周辺には3箇所の駐車場があり、それぞれから前田高地へと足を運ぶことが出来るようになっています。夏本番を迎えるこれから、強い陽射しに注意し、十分な熱中症対策をお願いします。また、足元が悪い箇所もありますので安全には十分注意されますよう、よろしくお願い申し上げます。
<追記>ご要望がたいへん多かった現地のガイドツアーを、浦添市観光協会が『映画「ハクソー・リッジ」の舞台となった浦添城跡前田高地を巡るツアー』としてご用意しました。7月からの土日に設定されております。ご希望の方はリンク先をご参照ください。
<追記>現地を訪れる方のご要望もあり、また、ガイドの参考になるようにと日本語・英語併記の案内ボードを設置しました。現地は国指定史跡であり文化財発掘調査も行っている最中なので、固定施設の設置が難しいことから、この形式での対応となっています。

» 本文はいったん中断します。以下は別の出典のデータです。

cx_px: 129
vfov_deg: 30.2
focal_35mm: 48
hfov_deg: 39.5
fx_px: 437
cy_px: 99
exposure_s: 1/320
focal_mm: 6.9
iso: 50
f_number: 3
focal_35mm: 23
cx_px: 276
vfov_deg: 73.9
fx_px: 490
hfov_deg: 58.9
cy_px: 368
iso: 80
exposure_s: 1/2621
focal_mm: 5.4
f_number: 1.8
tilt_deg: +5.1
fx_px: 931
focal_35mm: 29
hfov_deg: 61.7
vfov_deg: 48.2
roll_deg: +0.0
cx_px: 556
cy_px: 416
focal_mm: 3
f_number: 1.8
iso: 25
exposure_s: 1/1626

ご意見・ご要望等ございましたら、お寄せいただけましたらできる限り対応いたしますので、よろしくお願いいたします。
ワカリジーへの行き方について
Desmond Doss Pointからワカリジーまでどのようにして行けば良いのかというご質問がございましたので、以下、ご説明いたします。
浦添城跡は首里に王都が移る前に王がいた城跡であり、現在はその「浦添グスク」の発掘と復元作業を行っているところです。そのため、各所で作業が進められおり、案内板のとおり東屋のある場所からその先へ進んでも通り抜けが出来ない箇所がございます。そのため、途中にある「前田高地平和之碑」へ下りるための階段を使い、一度は碑のあるところへ下りていただく必要があります。

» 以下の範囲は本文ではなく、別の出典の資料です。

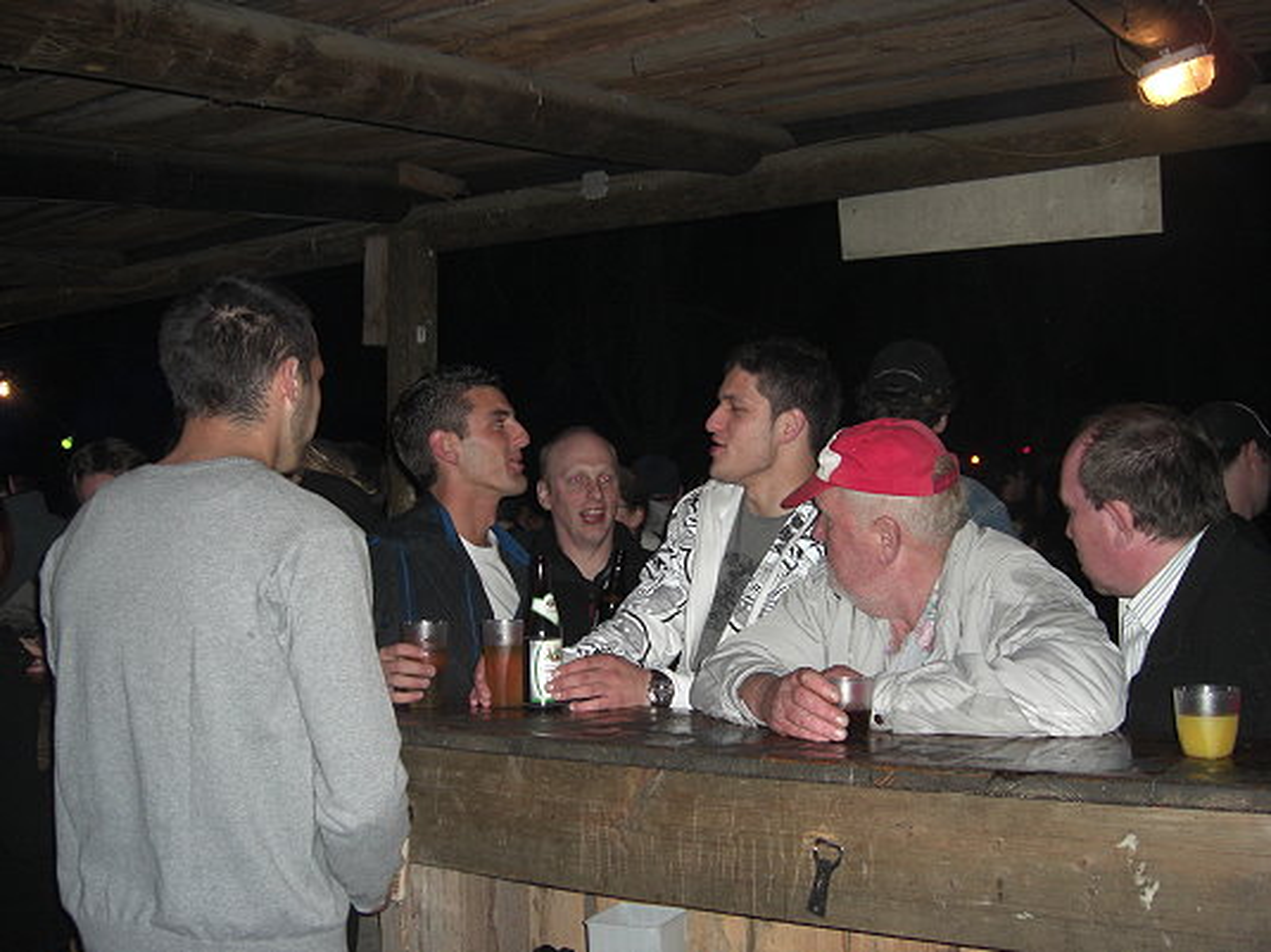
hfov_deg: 49.0
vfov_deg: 37.7
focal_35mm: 38
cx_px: 636
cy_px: 476
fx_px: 1395
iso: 200
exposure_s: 1/60
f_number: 2.8
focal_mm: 7.9
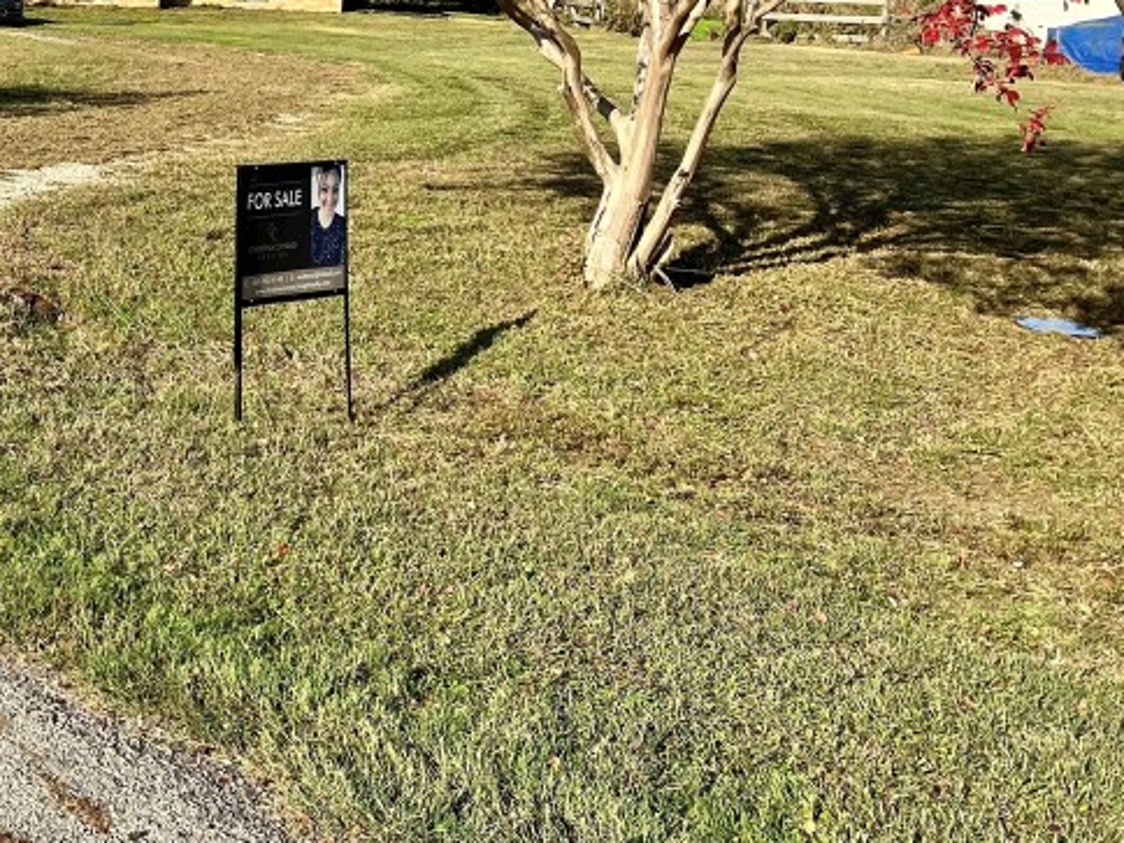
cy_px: 46
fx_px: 1786
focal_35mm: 55
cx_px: -28
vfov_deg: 25.5
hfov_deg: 31.9
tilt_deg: -1.8
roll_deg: -2.7
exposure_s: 1/3968
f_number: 1.5
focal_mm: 5.7
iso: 50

このように幅の狭い小さな階段となっているので、気をつけてご利用ください。
この「前田高地平和之碑」は、前田高地での戦いで多くの命を落とした山3475部隊第二大隊所属の戦没者を慰めるために建立された慰霊碑です。現在、その前は開けた草原状態で、前田高地の斜面を間近に見ることができるようになっております。現在設置されている案内板にも記されておりますが、
ちょうどワカリジーの手前にあたる地点。比較的登りやすい地点で縄をかけて昇ったのでしょうか。崖の上に立っているのは、実際のデズモンド・ドスだそうです。
この場所の下部には防空壕も確認されますが、崩落の危険もあるため立入禁止となっております。

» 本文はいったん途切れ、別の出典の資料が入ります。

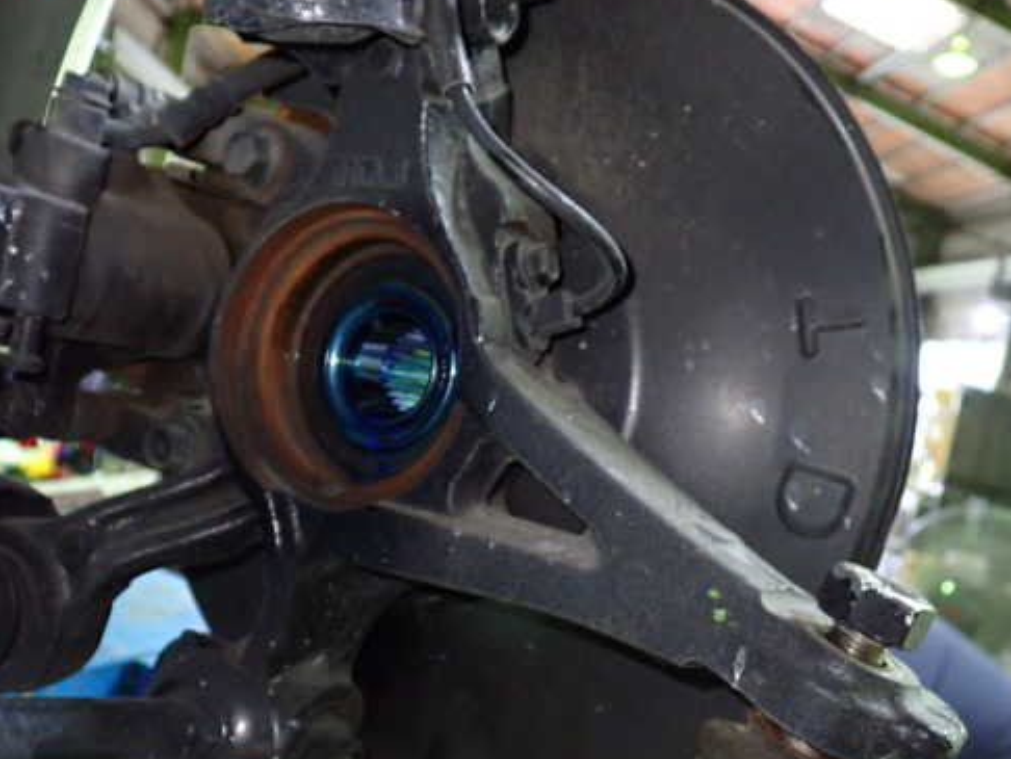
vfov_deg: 38.7
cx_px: 453
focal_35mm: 37
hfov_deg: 50.0
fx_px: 1081
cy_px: 401
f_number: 2.3
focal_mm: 5.4
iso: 800
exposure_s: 1/30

その前の広場から先に進むと、ちょうど霊園の中を通る道となっており、しばらくすると左に下り霊園の入口へと続く道、そして右側にさらに登る道と分かれています。この右側の道がワカリジーへと続く道となっています。
<追記>「浦添グスク・ようどれ館」にはガイドが常駐していますので、浦添グスクや沖縄戦当時の詳細な情報についてはガイドまでどうぞ。ガイドは「NPO法人うらおそい歴史ガイド友の会」が行っております。